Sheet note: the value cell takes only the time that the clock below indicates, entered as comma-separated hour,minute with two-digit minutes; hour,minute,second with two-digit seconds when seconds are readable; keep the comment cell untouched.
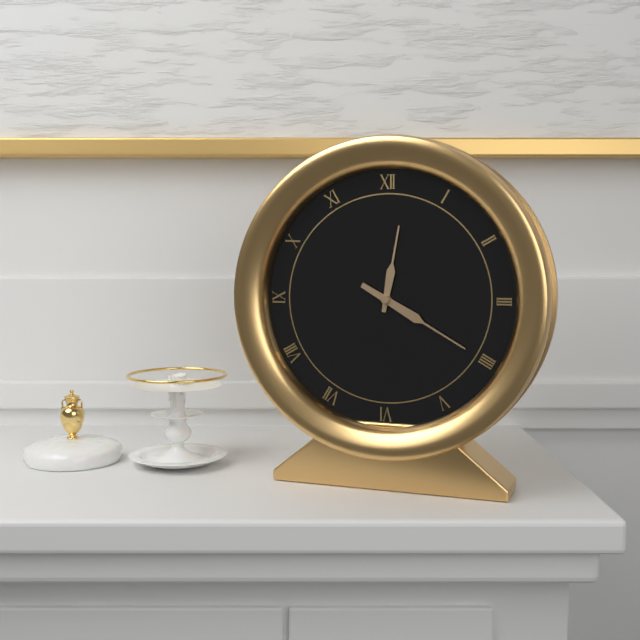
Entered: 12,20
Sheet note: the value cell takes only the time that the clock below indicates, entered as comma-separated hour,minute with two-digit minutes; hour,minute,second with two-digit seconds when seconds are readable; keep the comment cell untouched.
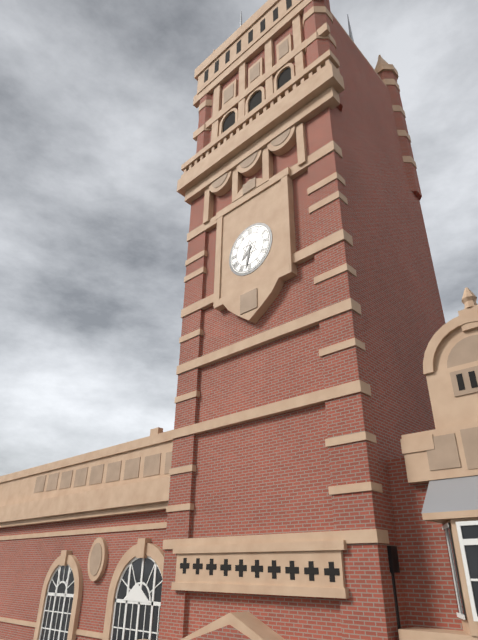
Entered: 7,32
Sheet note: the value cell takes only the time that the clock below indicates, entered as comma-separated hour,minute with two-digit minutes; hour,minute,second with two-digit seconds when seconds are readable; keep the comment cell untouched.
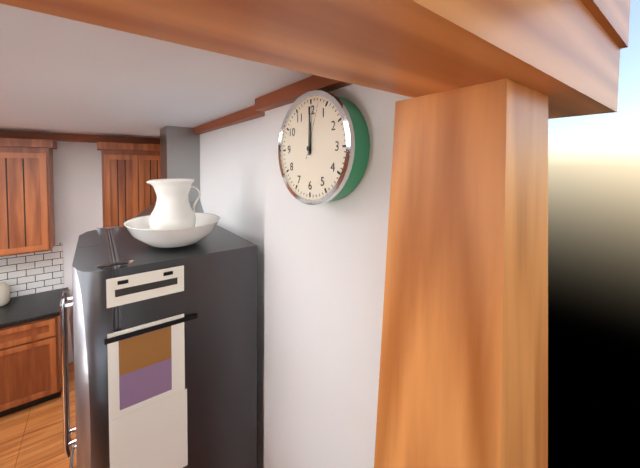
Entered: 12,00,03
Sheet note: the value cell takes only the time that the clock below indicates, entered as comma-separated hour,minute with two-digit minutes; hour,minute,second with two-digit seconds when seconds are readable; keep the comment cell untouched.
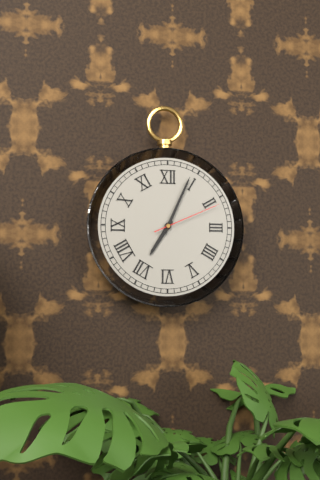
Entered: 7,04,11
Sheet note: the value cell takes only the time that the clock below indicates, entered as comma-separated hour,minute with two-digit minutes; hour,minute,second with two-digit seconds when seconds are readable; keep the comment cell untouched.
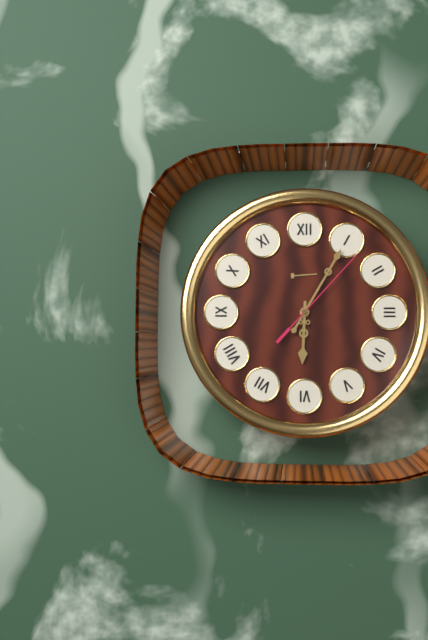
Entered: 6,05,07
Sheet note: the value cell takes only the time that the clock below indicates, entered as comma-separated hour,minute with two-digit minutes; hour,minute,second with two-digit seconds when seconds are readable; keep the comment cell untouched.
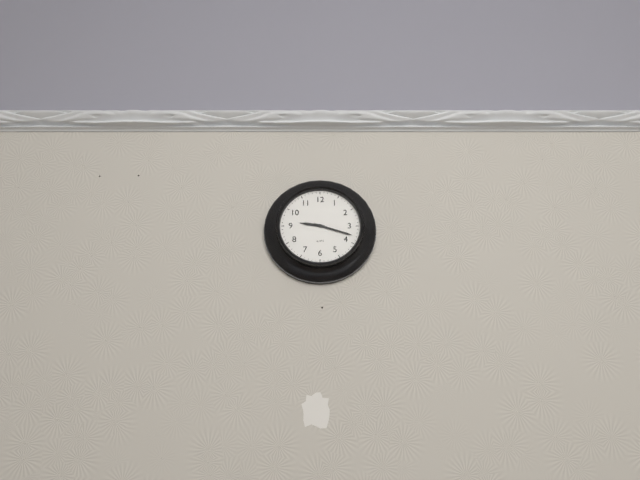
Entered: 9,18
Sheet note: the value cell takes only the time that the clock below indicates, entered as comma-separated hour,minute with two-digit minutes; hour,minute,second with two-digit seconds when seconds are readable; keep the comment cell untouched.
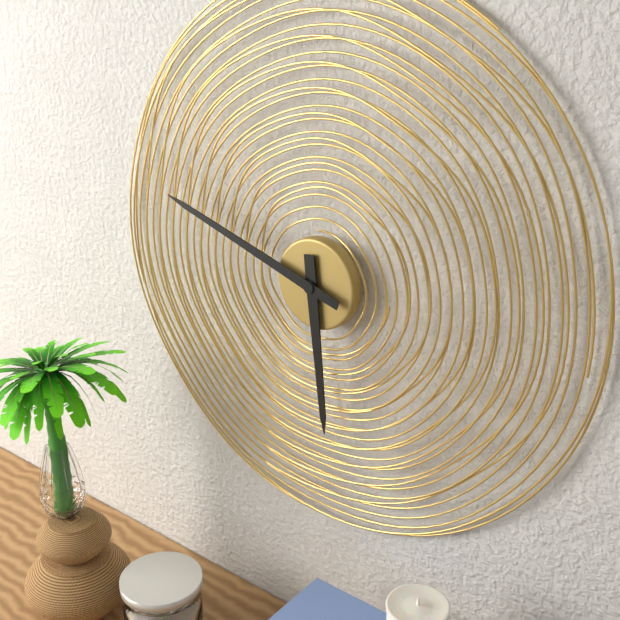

Short problem → Reproduce every record above verbatim, but leave the pictures out.

Solution to the problem →
Sheet note: the value cell takes only the time that the clock below indicates, entered as comma-separated hour,minute with two-digit minutes; hour,minute,second with two-digit seconds when seconds are readable; keep the comment cell untouched.
Entered: 12,20
Sheet note: the value cell takes only the time that the clock below indicates, entered as comma-separated hour,minute with two-digit minutes; hour,minute,second with two-digit seconds when seconds are readable; keep the comment cell untouched.
Entered: 7,32
Sheet note: the value cell takes only the time that the clock below indicates, entered as comma-separated hour,minute with two-digit minutes; hour,minute,second with two-digit seconds when seconds are readable; keep the comment cell untouched.
Entered: 12,00,03
Sheet note: the value cell takes only the time that the clock below indicates, entered as comma-separated hour,minute with two-digit minutes; hour,minute,second with two-digit seconds when seconds are readable; keep the comment cell untouched.
Entered: 7,04,11
Sheet note: the value cell takes only the time that the clock below indicates, entered as comma-separated hour,minute with two-digit minutes; hour,minute,second with two-digit seconds when seconds are readable; keep the comment cell untouched.
Entered: 6,05,07
Sheet note: the value cell takes only the time that the clock below indicates, entered as comma-separated hour,minute with two-digit minutes; hour,minute,second with two-digit seconds when seconds are readable; keep the comment cell untouched.
Entered: 9,18
Sheet note: the value cell takes only the time that the clock below indicates, entered as comma-separated hour,minute with two-digit minutes; hour,minute,second with two-digit seconds when seconds are readable; keep the comment cell untouched.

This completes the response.